** Problem requirements **
Rewrite the text of all the records below, changing "higher education" to "tertiary education" and keeping everything else the same. Omit the pictures from your answer.

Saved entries

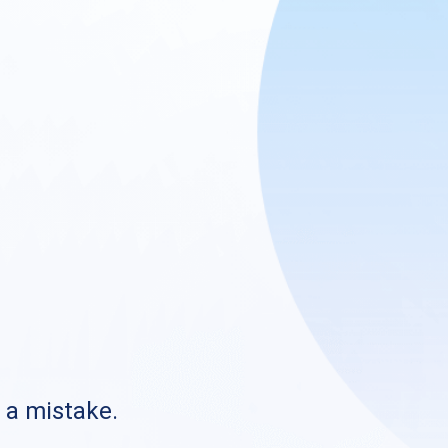
s a mistake.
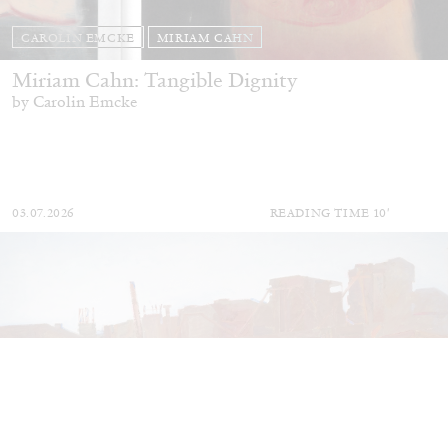
CAROLIN EMCKE
MIRIAM CAHN
Miriam Cahn: Tangible Dignity
by Carolin Emcke
03.07.2026
READING TIME
10′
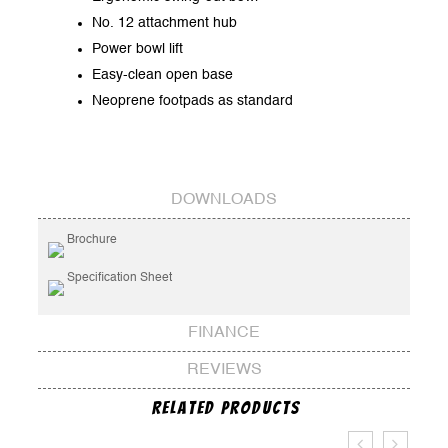
No. 12 attachment hub
Power bowl lift
Easy-clean open base
Neoprene footpads as standard
DOWNLOADS
Brochure
Specification Sheet
FINANCE
REVIEWS
Related Products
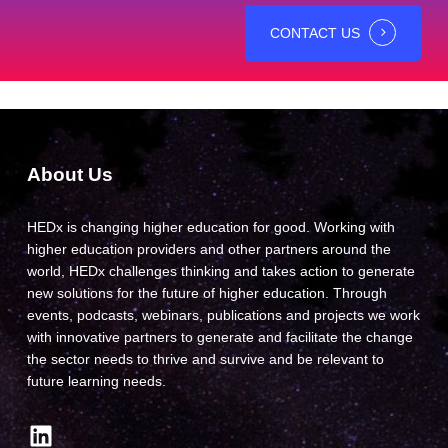
CONTACT US
About Us
HEDx is changing higher education for good. Working with
higher education providers and other partners around the
world, HEDx challenges thinking and takes action to generate
new solutions for the future of higher education. Through
events, podcasts, webinars, publications and projects we work
with innovative partners to generate and facilitate the change
the sector needs to thrive and survive and be relevant to
future learning needs.
LinkedIn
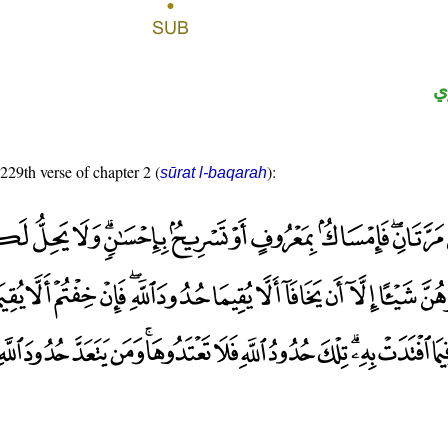
ح
 229th verse of chapter 2 (
):
sūrat l-baqarah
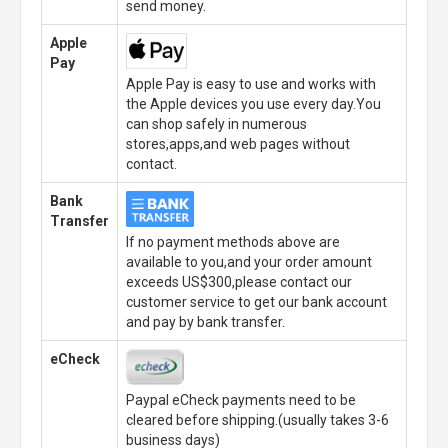
send money.
Apple
Pay
Apple Pay is easy to use and works with
the Apple devices you use every day.You
can shop safely in numerous
stores,apps,and web pages without
contact.
Bank
Transfer
If no payment methods above are
available to you,and your order amount
exceeds US$300,please contact our
customer service to get our bank account
and pay by bank transfer.
eCheck
Paypal eCheck payments need to be
cleared before shipping.(usually takes 3-6
business days)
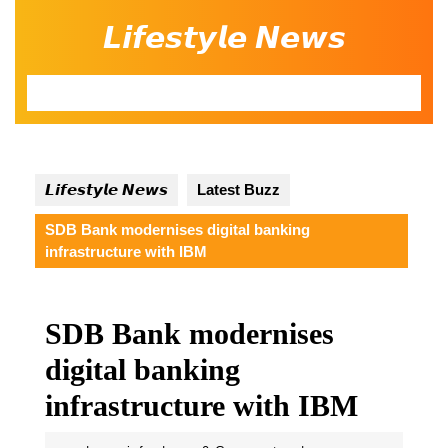
Skip
𝙇𝙞𝙛𝙚𝙨𝙩𝙮𝙡𝙚 𝙉𝙚𝙬𝙨
to
content
Open
Button
𝙇𝙞𝙛𝙚𝙨𝙩𝙮𝙡𝙚 𝙉𝙚𝙬𝙨
Latest Buzz
SDB Bank modernises digital banking
infrastructure with IBM
SDB Bank modernises
digital banking
infrastructure with IBM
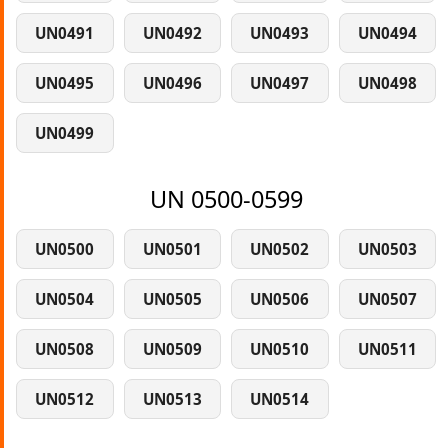
UN0491
UN0492
UN0493
UN0494
UN0495
UN0496
UN0497
UN0498
UN0499
UN 0500-0599
UN0500
UN0501
UN0502
UN0503
UN0504
UN0505
UN0506
UN0507
UN0508
UN0509
UN0510
UN0511
UN0512
UN0513
UN0514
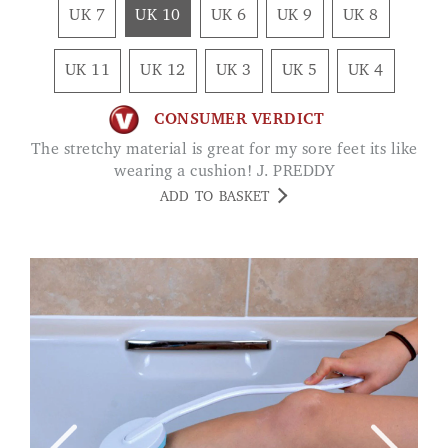
UK 7
UK 10
UK 6
UK 9
UK 8
UK 11
UK 12
UK 3
UK 5
UK 4
CONSUMER VERDICT
The stretchy material is great for my sore feet its like
wearing a cushion! J. PREDDY
ADD TO BASKET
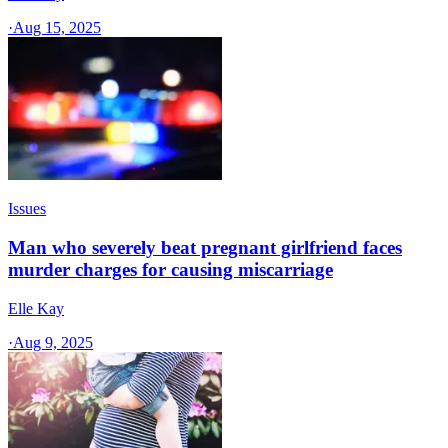
·
Aug 15, 2025
Issues
Man who severely beat pregnant girlfriend faces
murder charges for causing miscarriage
Elle Kay
·
Aug 9, 2025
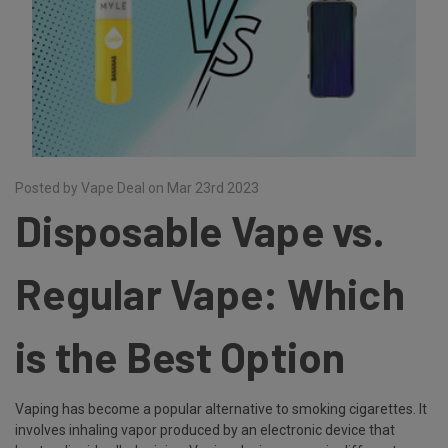
Posted by Vape Deal on Mar 23rd 2023
Disposable Vape vs.
Regular Vape: Which
is the Best Option
Vaping has become a popular alternative to smoking cigarettes. It
involves inhaling vapor produced by an electronic device that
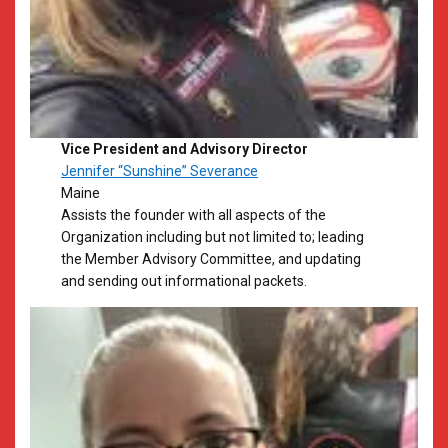
Vice President and Advisory Director
Jennifer “Sunshine” Severance
Maine
​Assists the founder with all aspects of the
Organization including but not limited to; leading
the Member Advisory Committee, and updating
and sending out informational packets.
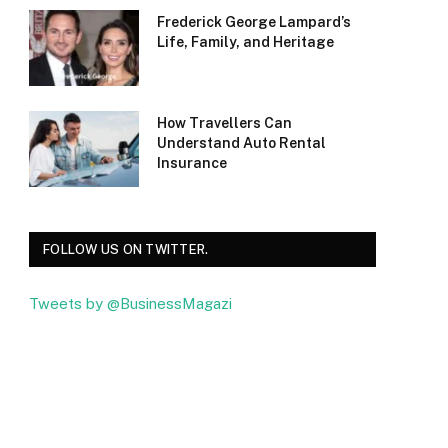
Frederick George Lampard’s
Life, Family, and Heritage
How Travellers Can
Understand Auto Rental
Insurance
FOLLOW US ON TWITTER.
Tweets by @BusinessMagazi
Facebook
Twitter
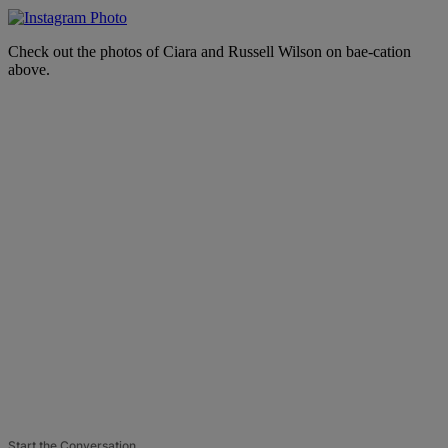
Check out the photos of Ciara and Russell Wilson on bae-cation
above.
Start the Conversation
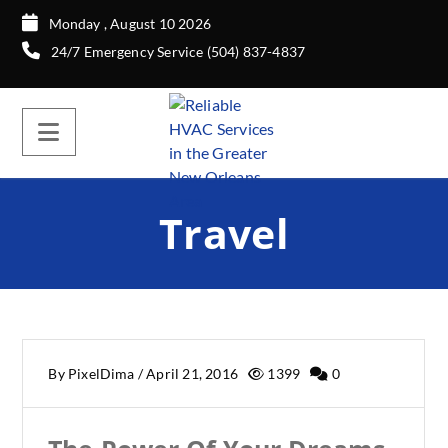
Monday , August 10 2026
24/7 Emergency Service (504) 837-4837
Travel
By
PixelDima
/
April 21, 2016
1399
0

** Exercise result **
s a mistake.
CAROLIN EMCKE
MIRIAM CAHN
Miriam Cahn: Tangible Dignity
by Carolin Emcke
03.07.2026
READING TIME
10′
No. 12 attachment hub
Power bowl lift
Easy-clean open base
Neoprene footpads as standard
DOWNLOADS
Brochure
Specification Sheet
FINANCE
REVIEWS
Related Products
CONTACT US
About Us
HEDx is changing tertiary education for good. Working with
tertiary education providers and other partners around the
world, HEDx challenges thinking and takes action to generate
new solutions for the future of tertiary education. Through
events, podcasts, webinars, publications and projects we work
with innovative partners to generate and facilitate the change
the sector needs to thrive and survive and be relevant to
future learning needs.
LinkedIn
ح
 229th verse of chapter 2 (
):
sūrat l-baqarah
send money.
Apple
Pay
Apple Pay is easy to use and works with
the Apple devices you use every day.You
can shop safely in numerous
stores,apps,and web pages without
contact.
Bank
Transfer
If no payment methods above are
available to you,and your order amount
exceeds US$300,please contact our
customer service to get our bank account
and pay by bank transfer.
eCheck
Paypal eCheck payments need to be
cleared before shipping.(usually takes 3-6
business days)
Skip
𝙇𝙞𝙛𝙚𝙨𝙩𝙮𝙡𝙚 𝙉𝙚𝙬𝙨
to
content
Open
Button
𝙇𝙞𝙛𝙚𝙨𝙩𝙮𝙡𝙚 𝙉𝙚𝙬𝙨
Latest Buzz
SDB Bank modernises digital banking
infrastructure with IBM
SDB Bank modernises
digital banking
infrastructure with IBM
UN0491
UN0492
UN0493
UN0494
UN0495
UN0496
UN0497
UN0498
UN0499
UN 0500-0599
UN0500
UN0501
UN0502
UN0503
UN0504
UN0505
UN0506
UN0507
UN0508
UN0509
UN0510
UN0511
UN0512
UN0513
UN0514
UK 7
UK 10
UK 6
UK 9
UK 8
UK 11
UK 12
UK 3
UK 5
UK 4
CONSUMER VERDICT
The stretchy material is great for my sore feet its like
wearing a cushion! J. PREDDY
ADD TO BASKET
·
Aug 15, 2025
Issues
Man who severely beat pregnant girlfriend faces
murder charges for causing miscarriage
Elle Kay
·
Aug 9, 2025
Posted by Vape Deal on Mar 23rd 2023
Disposable Vape vs.
Regular Vape: Which
is the Best Option
Vaping has become a popular alternative to smoking cigarettes. It
involves inhaling vapor produced by an electronic device that
Vice President and Advisory Director
Jennifer “Sunshine” Severance
Maine
​Assists the founder with all aspects of the
Organization including but not limited to; leading
the Member Advisory Committee, and updating
and sending out informational packets.
Frederick George Lampard’s
Life, Family, and Heritage
How Travellers Can
Understand Auto Rental
Insurance
FOLLOW US ON TWITTER.
Tweets by @BusinessMagazi
Facebook
Twitter
Check out the photos of Ciara and Russell Wilson on bae-cation
above.
Start the Conversation
Monday , August 10 2026
24/7 Emergency Service (504) 837-4837
Travel
By
PixelDima
/
April 21, 2016
1399
0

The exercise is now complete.